Une réduction des cultures de pastèques est envisagée à Zagora
En raison du stress hydrique subi par la région de Zagora, une réduction des cultures de pastèques n’est pas à écarter. Pareille mesure a été instaurée en 2021 pour diminuer la pression sur les ressources de la nappe phréatique et s’adapter aux conditions climatiques.
La qualité gustative, le rendement et la précocité de la pastèque de Zagora contribuent à sa renommée nationale et internationale. Mais à cause de l’amenuisement des ressources hydriques dans la région, comme partout ailleurs au Maroc, on s’achemine vers une réduction des superficies cultivées.
Si aucune décision n’a encore été prise en ce sens, l’éventualité de réduire la superficie des terres agricoles réservées à la pastèque a été débattue lors d’une réunion organisée le mardi 6 septembre, en présence du gouverneur de Zagora, ainsi que des représentants des collectivités territoriales, du ministère de l’Agriculture et des associations d'agriculteurs.
Limitation des superficies cultivées
“Ce n’est pas le première fois qu’une telle décision est envisagée”, déclare à Médias24, Abdellah Abdellaoui, chef du service de production agricole à l’Office régional de mise en valeur agricole de Ouarzazate (ORMVAO). “Une mesure similaire avait d'ailleurs été appliquée en 2021 à cause de la pénurie d'eau”, rappelle-t-il.
D’après notre interlocuteur, cette mesure visait à limiter les superficies cultivées de pastèques à 3 hectares par famille. Mais aucun quota de prélèvement d’eau n’avait été instauré.
Contrairement aux palmeraies irriguées via le barrage El Mansour Eddahbi, dont le taux de remplissage dépasse à peine les 12%, “les cultures de pastèques sont irriguées par pompage”, nous explique Abdellah Abdellaoui. Des ressources pompées à partir de la nappe phréatique de la vallée du Drâa.
Situées en moyenne à une quinzaine de kilomètres des palmeraies de Zagora, les pastèques sont cultivées sur des parcelles d’une superficie allant de 3 ha à 80 ha. Le cycle de production de cette plante originaire d'Afrique tropicale s'étend de décembre-janvier jusqu’à mai, avec un rendement variant entre 70 et 80 t/ha.

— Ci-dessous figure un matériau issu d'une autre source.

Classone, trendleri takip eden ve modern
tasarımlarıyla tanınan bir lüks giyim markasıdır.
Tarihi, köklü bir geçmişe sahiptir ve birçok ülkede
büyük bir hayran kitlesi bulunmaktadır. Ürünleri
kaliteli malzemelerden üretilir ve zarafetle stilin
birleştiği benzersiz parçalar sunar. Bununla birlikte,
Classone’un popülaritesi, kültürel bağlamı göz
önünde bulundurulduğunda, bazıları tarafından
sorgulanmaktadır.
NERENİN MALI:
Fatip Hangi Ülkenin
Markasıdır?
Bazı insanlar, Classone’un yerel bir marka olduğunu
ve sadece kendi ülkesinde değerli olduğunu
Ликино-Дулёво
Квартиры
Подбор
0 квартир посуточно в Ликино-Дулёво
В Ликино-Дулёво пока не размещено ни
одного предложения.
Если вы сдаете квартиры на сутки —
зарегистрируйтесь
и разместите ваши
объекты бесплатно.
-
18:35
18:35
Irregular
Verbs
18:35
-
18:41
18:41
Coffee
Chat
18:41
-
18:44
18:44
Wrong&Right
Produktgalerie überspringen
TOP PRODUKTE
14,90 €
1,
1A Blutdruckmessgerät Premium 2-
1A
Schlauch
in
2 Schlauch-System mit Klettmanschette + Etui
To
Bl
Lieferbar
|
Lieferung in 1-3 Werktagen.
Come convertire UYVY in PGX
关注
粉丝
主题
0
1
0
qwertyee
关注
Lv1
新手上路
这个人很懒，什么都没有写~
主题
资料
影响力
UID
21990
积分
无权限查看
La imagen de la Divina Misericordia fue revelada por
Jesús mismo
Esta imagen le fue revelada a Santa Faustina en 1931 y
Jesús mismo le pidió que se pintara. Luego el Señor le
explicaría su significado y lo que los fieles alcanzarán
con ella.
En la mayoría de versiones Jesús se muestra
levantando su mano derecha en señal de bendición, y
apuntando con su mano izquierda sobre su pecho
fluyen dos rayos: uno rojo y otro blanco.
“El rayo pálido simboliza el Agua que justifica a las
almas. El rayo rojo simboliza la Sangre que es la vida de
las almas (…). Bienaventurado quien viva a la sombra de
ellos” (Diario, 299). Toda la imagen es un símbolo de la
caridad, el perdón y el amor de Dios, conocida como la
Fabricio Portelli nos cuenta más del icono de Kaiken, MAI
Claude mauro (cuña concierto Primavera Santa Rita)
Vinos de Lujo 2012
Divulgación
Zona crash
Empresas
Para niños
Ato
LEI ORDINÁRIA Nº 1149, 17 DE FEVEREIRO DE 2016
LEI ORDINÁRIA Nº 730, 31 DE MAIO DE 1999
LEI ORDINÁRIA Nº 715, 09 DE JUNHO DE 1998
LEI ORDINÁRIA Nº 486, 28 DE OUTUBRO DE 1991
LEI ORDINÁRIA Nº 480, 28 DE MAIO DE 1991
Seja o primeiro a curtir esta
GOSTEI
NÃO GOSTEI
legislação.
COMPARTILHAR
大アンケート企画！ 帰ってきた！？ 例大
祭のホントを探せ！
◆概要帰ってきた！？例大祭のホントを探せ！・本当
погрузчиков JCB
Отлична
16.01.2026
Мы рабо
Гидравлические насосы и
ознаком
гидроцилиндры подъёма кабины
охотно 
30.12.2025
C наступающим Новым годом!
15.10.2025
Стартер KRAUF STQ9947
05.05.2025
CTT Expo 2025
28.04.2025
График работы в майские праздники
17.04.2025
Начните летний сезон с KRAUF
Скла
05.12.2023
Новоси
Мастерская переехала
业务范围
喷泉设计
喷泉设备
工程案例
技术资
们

Pour chaque hectare de pastèque, il faut compter 6.000 m3 d’eau douce. Et pour produire un kilo, il faut un apport de 100 litres d’eau. En dépit de l’utilisation du goutte-à-goutte, une technique d’irrigation économe, la culture de la pastèque n’en reste pas moins vorace en eau.
Ainsi, et en l’absence d’alternative, la réduction des superficies cultivées constitue une solution efficace à défaut d'être durable. “Comme il n’y pas d’alternative à la pastèque dans la région, la meilleure solution est d’opter pour la flexibilité, en adaptant la production selon les conditions climatiques”, avance Abdellah Abdellaoui.

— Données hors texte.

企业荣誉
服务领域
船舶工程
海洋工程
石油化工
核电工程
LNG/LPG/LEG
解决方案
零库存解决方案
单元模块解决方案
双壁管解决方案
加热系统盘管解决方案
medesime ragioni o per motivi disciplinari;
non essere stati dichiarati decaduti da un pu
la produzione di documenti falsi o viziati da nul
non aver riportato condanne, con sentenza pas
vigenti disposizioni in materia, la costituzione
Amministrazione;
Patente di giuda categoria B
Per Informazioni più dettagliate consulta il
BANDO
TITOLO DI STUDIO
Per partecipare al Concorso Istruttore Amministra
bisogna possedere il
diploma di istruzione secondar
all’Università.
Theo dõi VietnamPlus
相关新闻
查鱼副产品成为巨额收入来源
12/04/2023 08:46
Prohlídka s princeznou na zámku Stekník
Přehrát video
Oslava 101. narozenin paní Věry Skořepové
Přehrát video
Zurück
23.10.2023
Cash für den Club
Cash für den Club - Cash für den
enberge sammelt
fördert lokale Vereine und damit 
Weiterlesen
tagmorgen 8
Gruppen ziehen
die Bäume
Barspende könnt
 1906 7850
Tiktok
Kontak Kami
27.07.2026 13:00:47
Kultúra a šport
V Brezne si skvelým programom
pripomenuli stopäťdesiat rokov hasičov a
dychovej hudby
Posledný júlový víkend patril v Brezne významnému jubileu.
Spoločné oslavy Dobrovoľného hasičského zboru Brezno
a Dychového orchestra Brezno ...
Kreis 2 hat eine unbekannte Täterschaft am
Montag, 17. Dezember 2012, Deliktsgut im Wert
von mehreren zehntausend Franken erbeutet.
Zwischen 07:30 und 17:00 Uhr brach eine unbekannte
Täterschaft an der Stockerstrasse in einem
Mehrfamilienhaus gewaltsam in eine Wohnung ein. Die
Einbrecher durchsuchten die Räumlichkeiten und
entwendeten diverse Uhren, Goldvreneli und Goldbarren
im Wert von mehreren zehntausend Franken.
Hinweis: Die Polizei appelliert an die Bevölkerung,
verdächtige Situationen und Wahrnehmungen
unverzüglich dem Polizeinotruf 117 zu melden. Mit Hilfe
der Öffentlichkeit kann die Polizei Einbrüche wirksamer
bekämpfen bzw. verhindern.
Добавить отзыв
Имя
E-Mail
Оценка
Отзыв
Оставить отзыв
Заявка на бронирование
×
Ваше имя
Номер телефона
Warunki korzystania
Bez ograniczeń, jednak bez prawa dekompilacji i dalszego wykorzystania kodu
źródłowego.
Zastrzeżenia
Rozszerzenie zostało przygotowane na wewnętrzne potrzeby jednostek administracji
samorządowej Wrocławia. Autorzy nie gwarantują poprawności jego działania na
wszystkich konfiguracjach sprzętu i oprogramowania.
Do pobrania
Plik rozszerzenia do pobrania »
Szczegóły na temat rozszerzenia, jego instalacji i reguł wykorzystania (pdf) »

En d’autres termes, l’idée est de réduire les superficies de pastèques quand les précipitations sont faibles. Puis de les augmenter dans le cas contraire.
En revanche, notre interlocuteur a jugé “peu pertinent” de remplacer les pastèques par les palmiers. “Chaque culture a ses avantages et ses inconvénients.” Certes, les palmiers ont besoin d’un apport en eau supérieur à celui de la pastèque (12.000 m3 à l’hectare), “mais l’impact des palmiers sur l’environnement est positif notamment pour faire baisser les températures”.
Pour sa part, “la pastèque est très rentable, et sa production est précoce à cause des températures élevées dans la région de Zagora, ce qui la rend très compétitive sur le marché”, conclut Abdellah Abdellaoui.